> 演習用文章
先月の工事内容ですが、尼崎市H様邸・屋根の工事についてご紹介します。

H様からは
「屋根にはむくりをつけて下さい」
というご希望を伺っていました。

お客様から屋根にむくりをつけて欲しい、と希望されるケースは珍しいです。

ほとんどの場合、ご予算や建物の全体イメージ・屋根葺き材などの事情を
考慮して、むくりをつけるかつけないかをこちらで判断・ご提案する、という
流れが一般的です。

ですから今回のH様のお宅の場合は、建物のプランや屋根の形なども
【むくりがきれいに見えるように】ということを最初から強く意識して設計しました。

棟の位置・建物全体の軒の高さ、下屋の流れ長さや大黒柱の位置まで
【屋根をきれいに見せたい】ということを意識してつくり始めると、いろんな
事柄をそれにむけて統一していく作業が必要になります。

実は東風で建物をつくる上で、最重要なデザイン要素が屋根です。

  屋根をどう見せるか?
  どんな高さにするか?
  棟の位置=大黒柱の位置→構造の組み方は? 
  軒の深さやケラバの出は?
  垂木の寸法や面取りの大きさ、垂木の間隔は?

> 課題 A
記録の冒頭から「नीट परीक्षा में」を含む行までを、一字も変えずに書き写せ。

> 記録の抜粋
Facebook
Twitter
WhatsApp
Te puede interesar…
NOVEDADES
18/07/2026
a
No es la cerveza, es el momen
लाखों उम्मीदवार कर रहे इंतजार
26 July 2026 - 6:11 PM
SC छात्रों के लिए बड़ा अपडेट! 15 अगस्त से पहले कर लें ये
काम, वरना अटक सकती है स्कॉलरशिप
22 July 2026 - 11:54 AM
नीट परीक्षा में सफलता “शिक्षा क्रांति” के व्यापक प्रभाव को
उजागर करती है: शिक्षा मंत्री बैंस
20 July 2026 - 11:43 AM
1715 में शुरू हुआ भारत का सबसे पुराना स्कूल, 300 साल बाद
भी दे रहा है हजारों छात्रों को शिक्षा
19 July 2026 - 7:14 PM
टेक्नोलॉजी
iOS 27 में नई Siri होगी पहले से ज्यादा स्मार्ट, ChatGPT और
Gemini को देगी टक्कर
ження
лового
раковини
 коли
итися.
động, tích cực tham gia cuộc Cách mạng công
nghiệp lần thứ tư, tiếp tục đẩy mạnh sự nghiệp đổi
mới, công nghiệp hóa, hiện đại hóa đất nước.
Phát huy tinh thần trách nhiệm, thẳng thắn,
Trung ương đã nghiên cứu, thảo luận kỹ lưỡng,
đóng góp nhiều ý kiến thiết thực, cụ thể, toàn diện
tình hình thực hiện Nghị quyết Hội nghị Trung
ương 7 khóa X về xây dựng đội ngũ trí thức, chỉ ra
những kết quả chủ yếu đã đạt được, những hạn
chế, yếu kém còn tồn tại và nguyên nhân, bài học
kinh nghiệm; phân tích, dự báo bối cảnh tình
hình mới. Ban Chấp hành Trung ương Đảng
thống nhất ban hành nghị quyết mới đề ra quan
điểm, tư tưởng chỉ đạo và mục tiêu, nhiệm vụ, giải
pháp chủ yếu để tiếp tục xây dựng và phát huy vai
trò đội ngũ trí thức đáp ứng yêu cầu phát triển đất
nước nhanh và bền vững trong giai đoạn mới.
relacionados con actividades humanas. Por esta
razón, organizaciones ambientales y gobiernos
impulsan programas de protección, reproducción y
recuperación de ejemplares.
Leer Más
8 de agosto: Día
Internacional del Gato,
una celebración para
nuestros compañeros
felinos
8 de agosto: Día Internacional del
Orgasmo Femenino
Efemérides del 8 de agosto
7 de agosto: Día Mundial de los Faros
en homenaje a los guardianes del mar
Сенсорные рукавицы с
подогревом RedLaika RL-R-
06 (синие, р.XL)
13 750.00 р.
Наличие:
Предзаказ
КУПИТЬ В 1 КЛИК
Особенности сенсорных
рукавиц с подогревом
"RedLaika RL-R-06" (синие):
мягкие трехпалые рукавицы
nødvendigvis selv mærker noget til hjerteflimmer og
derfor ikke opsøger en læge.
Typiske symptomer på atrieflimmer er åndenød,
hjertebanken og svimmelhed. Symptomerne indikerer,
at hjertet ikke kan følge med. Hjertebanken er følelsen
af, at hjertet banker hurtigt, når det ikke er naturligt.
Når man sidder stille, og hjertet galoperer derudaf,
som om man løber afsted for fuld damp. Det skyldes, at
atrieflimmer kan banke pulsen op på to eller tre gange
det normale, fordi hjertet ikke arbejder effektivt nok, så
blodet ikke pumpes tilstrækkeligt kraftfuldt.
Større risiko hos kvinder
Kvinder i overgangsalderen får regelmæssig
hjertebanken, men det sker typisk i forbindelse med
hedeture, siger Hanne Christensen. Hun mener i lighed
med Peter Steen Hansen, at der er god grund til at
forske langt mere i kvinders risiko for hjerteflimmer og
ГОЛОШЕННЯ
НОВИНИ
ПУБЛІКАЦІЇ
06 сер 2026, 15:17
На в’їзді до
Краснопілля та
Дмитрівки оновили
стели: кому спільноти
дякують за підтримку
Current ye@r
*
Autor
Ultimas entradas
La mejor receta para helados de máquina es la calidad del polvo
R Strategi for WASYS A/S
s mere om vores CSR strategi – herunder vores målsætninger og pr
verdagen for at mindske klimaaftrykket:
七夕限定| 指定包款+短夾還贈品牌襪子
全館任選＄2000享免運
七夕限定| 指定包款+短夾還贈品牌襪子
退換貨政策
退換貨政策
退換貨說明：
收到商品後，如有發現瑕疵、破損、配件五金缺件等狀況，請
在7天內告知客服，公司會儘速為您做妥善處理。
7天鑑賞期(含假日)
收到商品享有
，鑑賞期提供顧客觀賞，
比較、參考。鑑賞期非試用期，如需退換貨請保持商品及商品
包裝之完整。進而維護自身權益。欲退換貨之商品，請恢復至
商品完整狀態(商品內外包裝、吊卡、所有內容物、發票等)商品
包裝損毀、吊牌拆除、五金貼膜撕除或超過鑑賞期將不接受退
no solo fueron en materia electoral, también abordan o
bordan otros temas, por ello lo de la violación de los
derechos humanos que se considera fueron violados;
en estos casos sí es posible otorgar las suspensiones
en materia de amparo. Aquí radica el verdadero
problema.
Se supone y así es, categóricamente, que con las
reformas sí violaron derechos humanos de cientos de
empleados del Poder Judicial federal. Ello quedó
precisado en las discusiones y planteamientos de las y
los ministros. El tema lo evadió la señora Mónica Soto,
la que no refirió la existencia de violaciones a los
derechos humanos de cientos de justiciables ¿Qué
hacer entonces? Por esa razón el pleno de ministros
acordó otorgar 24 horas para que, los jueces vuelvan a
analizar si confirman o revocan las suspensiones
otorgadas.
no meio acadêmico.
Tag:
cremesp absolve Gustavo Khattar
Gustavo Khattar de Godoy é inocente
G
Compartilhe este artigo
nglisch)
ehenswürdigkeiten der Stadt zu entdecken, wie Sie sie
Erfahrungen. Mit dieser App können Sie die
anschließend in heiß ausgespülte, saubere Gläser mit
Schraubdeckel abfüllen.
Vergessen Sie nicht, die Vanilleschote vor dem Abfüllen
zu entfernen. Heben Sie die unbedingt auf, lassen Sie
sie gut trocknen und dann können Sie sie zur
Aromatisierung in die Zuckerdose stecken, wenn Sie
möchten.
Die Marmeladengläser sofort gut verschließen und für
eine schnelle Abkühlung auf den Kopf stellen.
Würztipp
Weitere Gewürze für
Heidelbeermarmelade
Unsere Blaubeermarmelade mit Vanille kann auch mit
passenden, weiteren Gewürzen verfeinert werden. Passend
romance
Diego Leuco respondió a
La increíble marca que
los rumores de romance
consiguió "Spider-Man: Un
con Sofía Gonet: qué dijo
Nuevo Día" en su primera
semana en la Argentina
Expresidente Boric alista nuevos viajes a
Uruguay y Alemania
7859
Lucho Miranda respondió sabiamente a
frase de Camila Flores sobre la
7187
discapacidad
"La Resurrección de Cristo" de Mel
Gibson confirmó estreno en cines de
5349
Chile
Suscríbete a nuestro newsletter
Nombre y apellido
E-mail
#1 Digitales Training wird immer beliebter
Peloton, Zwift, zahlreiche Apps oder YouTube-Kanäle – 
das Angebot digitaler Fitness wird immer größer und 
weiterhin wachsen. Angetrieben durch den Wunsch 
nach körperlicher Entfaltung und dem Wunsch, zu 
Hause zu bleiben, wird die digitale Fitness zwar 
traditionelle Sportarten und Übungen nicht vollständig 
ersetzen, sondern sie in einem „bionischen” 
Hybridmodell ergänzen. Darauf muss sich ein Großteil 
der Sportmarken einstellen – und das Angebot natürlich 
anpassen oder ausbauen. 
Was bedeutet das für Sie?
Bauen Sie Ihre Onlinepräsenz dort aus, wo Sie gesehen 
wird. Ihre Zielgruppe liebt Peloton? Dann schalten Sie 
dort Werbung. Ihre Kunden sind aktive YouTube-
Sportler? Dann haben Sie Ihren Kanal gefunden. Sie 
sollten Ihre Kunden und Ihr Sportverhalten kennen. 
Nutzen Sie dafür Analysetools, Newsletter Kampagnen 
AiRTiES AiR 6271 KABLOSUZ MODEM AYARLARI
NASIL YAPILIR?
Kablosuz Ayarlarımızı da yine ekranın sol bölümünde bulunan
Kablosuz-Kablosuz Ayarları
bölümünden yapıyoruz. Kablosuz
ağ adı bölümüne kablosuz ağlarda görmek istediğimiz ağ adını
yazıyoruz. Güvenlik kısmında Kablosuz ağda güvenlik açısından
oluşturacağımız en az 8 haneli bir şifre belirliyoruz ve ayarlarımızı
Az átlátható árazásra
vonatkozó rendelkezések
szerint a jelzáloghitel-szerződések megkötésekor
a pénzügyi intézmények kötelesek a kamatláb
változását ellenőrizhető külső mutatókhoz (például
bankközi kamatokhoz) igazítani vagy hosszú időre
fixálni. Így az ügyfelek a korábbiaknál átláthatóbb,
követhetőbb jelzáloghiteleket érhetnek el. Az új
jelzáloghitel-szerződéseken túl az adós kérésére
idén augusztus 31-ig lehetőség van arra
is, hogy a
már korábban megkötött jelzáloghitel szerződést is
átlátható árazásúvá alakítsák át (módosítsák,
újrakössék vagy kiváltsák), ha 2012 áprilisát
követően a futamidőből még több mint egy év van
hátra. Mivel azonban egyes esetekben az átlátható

> 課題 B
屋根工事の文章で、H様が伝えていた希望は何か。

> 解答欄 A
Facebook
Twitter
WhatsApp
Te puede interesar…
NOVEDADES
18/07/2026
a
No es la cerveza, es el momen
लाखों उम्मीदवार कर रहे इंतजार
26 July 2026 - 6:11 PM
SC छात्रों के लिए बड़ा अपडेट! 15 अगस्त से पहले कर लें ये
काम, वरना अटक सकती है स्कॉलरशिप
22 July 2026 - 11:54 AM
नीट परीक्षा में सफलता “शिक्षा क्रांति” के व्यापक प्रभाव को

> 解答欄 B
屋根にむくりをつけてほしいという希望。